Carroll eyes future in broadcasting

White Sox pitcher wants to remain active in game, social media interaction

Carroll eyes future in broadcasting

SURPRISE, Ariz. -- With two evenings' worth of tweets during the 2014 World Series between the Royals and Giants, Scott Carroll joined the world of sports analysis.

Part of Carroll's desire to live tweet those first two games stems from the Kansas City native's lifelong support of the Royals. The 30-year-old right-hander, who pitched 2 2/3 scoreless innings and fanned three for the White Sox in a 6-2 victory on Tuesday, also is considering life after the diamond.

"Definitely sports broadcasting and being involved in the game of baseball is something I want to do," Carroll said. "I had fun with it. Fans enjoyed it. I tried to give fans perspective from a pitcher of what they would think and not necessarily know just by watching the game and what they saw."

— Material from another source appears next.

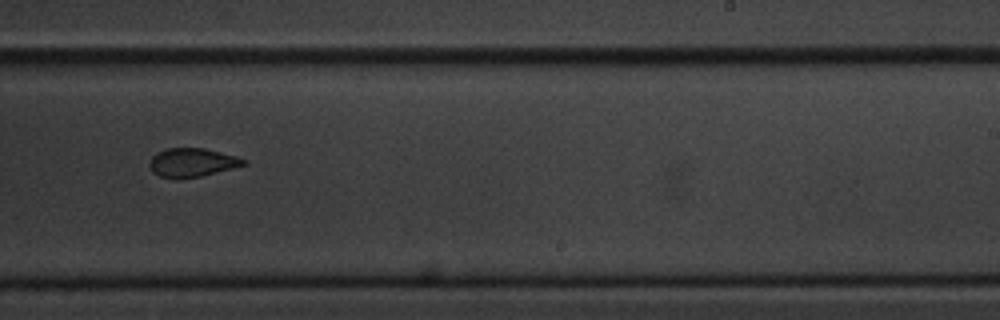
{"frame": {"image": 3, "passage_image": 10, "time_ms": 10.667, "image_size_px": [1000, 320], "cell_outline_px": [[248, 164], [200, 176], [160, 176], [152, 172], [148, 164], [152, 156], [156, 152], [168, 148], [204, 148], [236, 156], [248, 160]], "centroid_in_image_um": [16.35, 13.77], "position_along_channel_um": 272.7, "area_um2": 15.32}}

Carroll was one of the remarkable White Sox stories coming from the 2014 campaign. He had spent parts of eight seasons in the Minors, logging 639 2/3 innings, before making his Major League debut on April 27 at home against the Rays. He allowed just one earned run over 7 1/3 innings, picking up the victory as the oldest White Sox player to make his first big league appearance since Tadahito Iguchi on Opening Day 2005.

Although he was taken off the 40-man in the offseason, Carroll liked what the White Sox did in terms of moves for improvement and was encouraged enough by a conversation with general manager Rick Hahn that he returned as a non-roster invite. Carroll now has a chance to break camp with the team with an injured Chris Sale potentially not available for Opening Day.

So baseball remains Carroll's focus for the foreseeable future. But his Twitter analysis shows there could be a broadcasting position on the horizon. He reinforced the basic knowledge concerning Madison Bumgarner's greatness, but also delved deeper into matchups between Kelvin Herrera and Hunter Pence and Herrera and Pablo Sandoval as examples. The 140-character commentary became truly interactive with his more than 10,000 followers.

One question had to be asked of Carroll, the baseball man/Twitter analyst, and Carroll, the Royals fan. Would he have sent Alex Gordon home with two outs in the ninth inning and the Royals down one run in Game 7? Carroll laughed as he came up with a unique reply.

"While I was watching it live, I thought, 'If they send him home, he'll be gunned down by five feet,'" Carroll said. "But in that situation, it would have been the coolest ending in World Series history. Wouldn't it have been? A guy is either safe to go to extra innings or thrown out at home plate for the last out."